The storm was part of a system that started in Montana, hit the Dakotas and Minnesota on Monday and then barrelled through Wisconsin and Illinois on its way to Washington, D.C., where it was expected late Tuesday night. As the storm pushed toward the Mid-Atlantic region, people there were gathering supplies and airlines were cancelling flights.
Since the 2011 blizzard that dumped 20 inches of snow on Chicago, the nation’s third-largest city has had it pretty easy snow-wise, with a relatively mild winter last year and a slow start this year. The storm that was moving through the Midwest on Tuesday had dumped more than 9 inches at Chicago’s O’Hare International Airport by 9 p.m.
Preparations for Tuesday’s storm, including warnings to commuters that it was coming, may have paid off. Illinois Department of Transportation spokesman Mike Claffey said in an email that traffic was lighter than normal on Chicago expressways Tuesday afternoon, an indication that many people took public transportation instead of cars. Claffey also said there were no reports of any major traffic accidents.

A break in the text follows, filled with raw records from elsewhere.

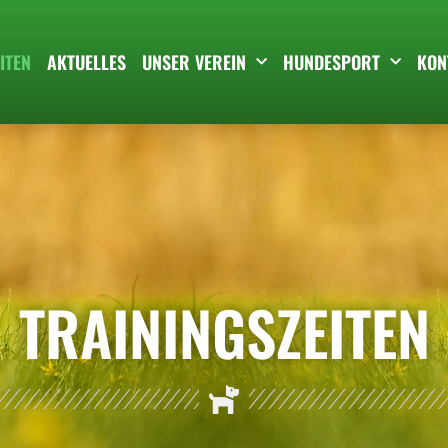
ITEN
AKTUELLES
UNSER VEREIN
HUNDESPORT
KON
TRAININGS­ZEITEN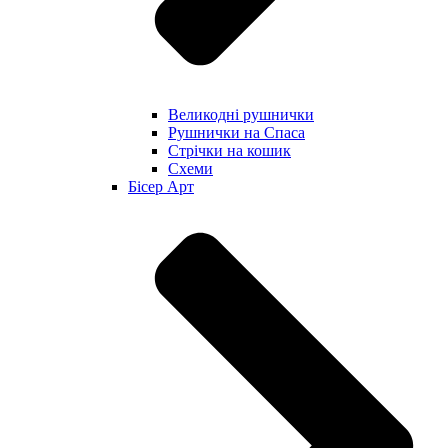
Великодні рушнички
Рушнички на Спаса
Стрічки на кошик
Схеми
Бісер Арт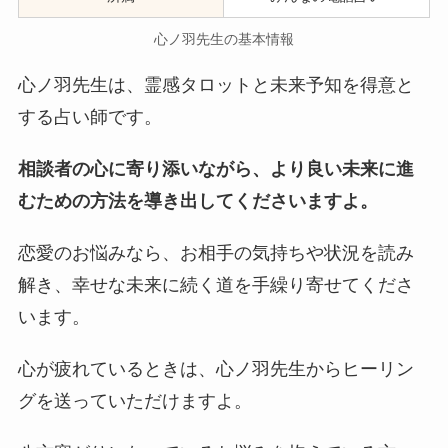
心ノ羽先生の基本情報
心ノ羽先生は、霊感タロットと未来予知を得意と
する占い師です。
相談者の心に寄り添いながら、より良い未来に進
むための方法を導き出してくださいますよ。
恋愛のお悩みなら、お相手の気持ちや状況を読み
解き、幸せな未来に続く道を手繰り寄せてくださ
います。
心が疲れているときは、心ノ羽先生からヒーリン
グを送っていただけますよ。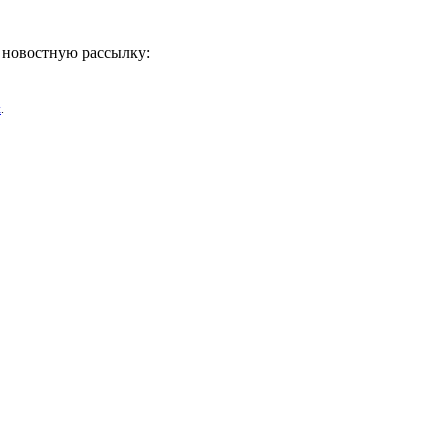
ь новостную рассылку:
х
.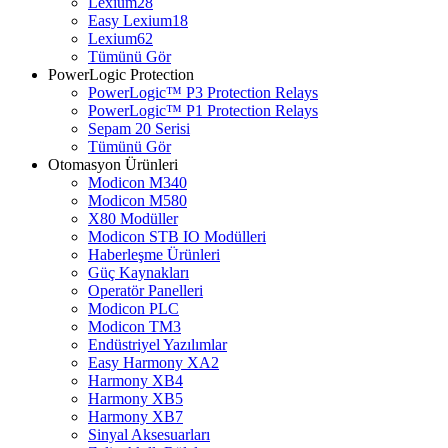
Lexium28
Easy Lexium18
Lexium62
Tümünü Gör
PowerLogic Protection
PowerLogic™ P3 Protection Relays
PowerLogic™ P1 Protection Relays​
Sepam 20 Serisi
Tümünü Gör
Otomasyon Ürünleri
Modicon M340
Modicon M580
X80 Modüller
Modicon STB IO Modülleri
Haberleşme Ürünleri
Güç Kaynakları
Operatör Panelleri
Modicon PLC
Modicon TM3
Endüstriyel Yazılımlar
Easy Harmony XA2
Harmony XB4
Harmony XB5
Harmony XB7
Sinyal Aksesuarları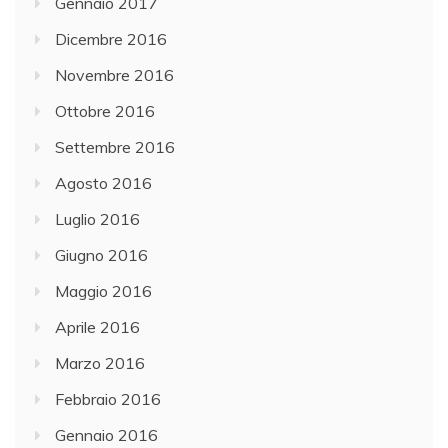
Gennaio 2017
Dicembre 2016
Novembre 2016
Ottobre 2016
Settembre 2016
Agosto 2016
Luglio 2016
Giugno 2016
Maggio 2016
Aprile 2016
Marzo 2016
Febbraio 2016
Gennaio 2016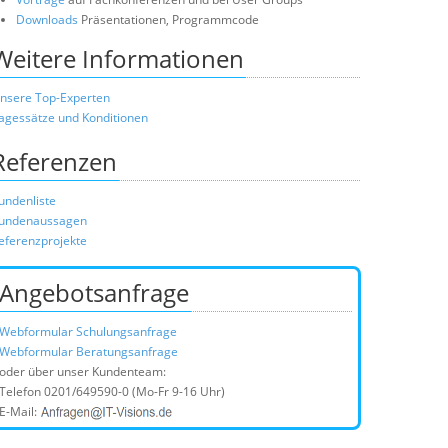
Downloads
Präsentationen, Programmcode
Weitere Informationen
nsere Top-Experten
agessätze und Konditionen
Referenzen
undenliste
undenaussagen
eferenzprojekte
Angebotsanfrage
Webformular Schulungsanfrage
Webformular Beratungsanfrage
oder über unser Kundenteam:
Telefon
0201/649590-0
(Mo-Fr 9-16 Uhr)
E-Mail: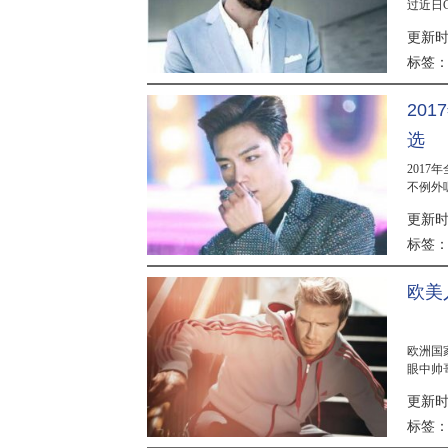
过近日G
帅的男人
更新时间
标签
​2
选
201
不例外
榜韩国入
更新时间
标签
欧美
欧洲国
眼中帅
汉姆 国
更新时间
标签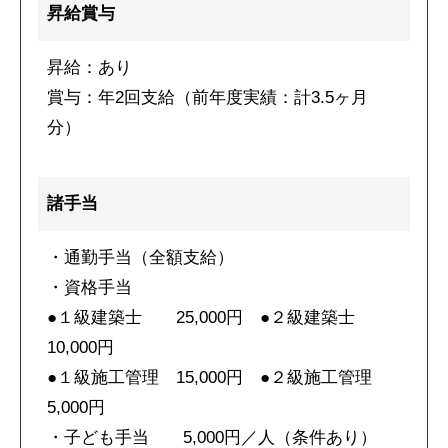
昇給賞与
昇給：あり
賞与：年2回支給（前年度実績：計3.5ヶ月
分）
諸手当
・通勤手当（全額支給）
・資格手当
●１級建築士 25,000円 ●２級建築士
10,000円
●１級施工管理 15,000円 ●２級施工管理
5,000円
・子ども手当 5,000円／人（条件あり）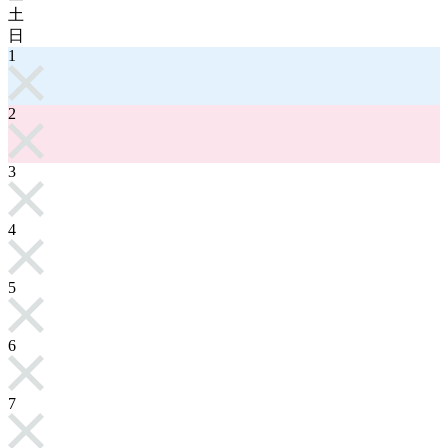
土
日
1
2
3
4
5
6
7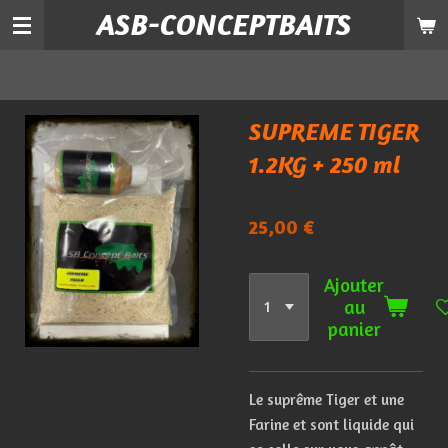
ASB-CONCEPTBAITS
Passer
au
contenu
principal
SUPREME TIGER
1.2KG + 250 ml
25,00 €
Ajouter
au
panier
Le suprême Tiger et une
Farine et sont liquide qui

Still, some in Chicago were caught off guard by the last gasp from Old Man Winter. Many left their downtown jobs early, with some saying they had to go home to take care of children after school programs were cancelled or baby sitters couldn’t make it.
Schools were closed in Minnesota, Wisconsin and Illinois, where officials urged caution on slick roads. In western Wisconsin, a semi-trailer slid off a snow-covered interstate near Menomonie and into the Red Cedar River, killing one person. The search for a second person, believed to be a passenger, was suspended overnight.
Airlines cancelled more than 1,100 flights at Chicago airports, prompting delays and closures at others. Airlines along the storm’s projected path were already cutting flights too, including about 450 on Wednesday, most of them at Dulles and Reagan National airports in the Washington area, according to FlightAware.com. Daniel Baker, CEO of the flight-tracking service, said he expected the numbers to rise.
In Chicago, officials worked to keep Lake Shore Drive safe. The February 2011 blizzard embarrassed the city when hundreds of cars and buses were entombed in snow on the roadway that runs along Lake Michigan. Many people were trapped overnight.
City government took steps to prevent a repeat. Officials opened a removable barrier in the roadway’s median to allow emergency vehicles quicker access to trouble spots. Plows and salt-spreading trucks were in easier striking distance of Lake Shore Drive, and they started treating the roadway hours before snow began falling.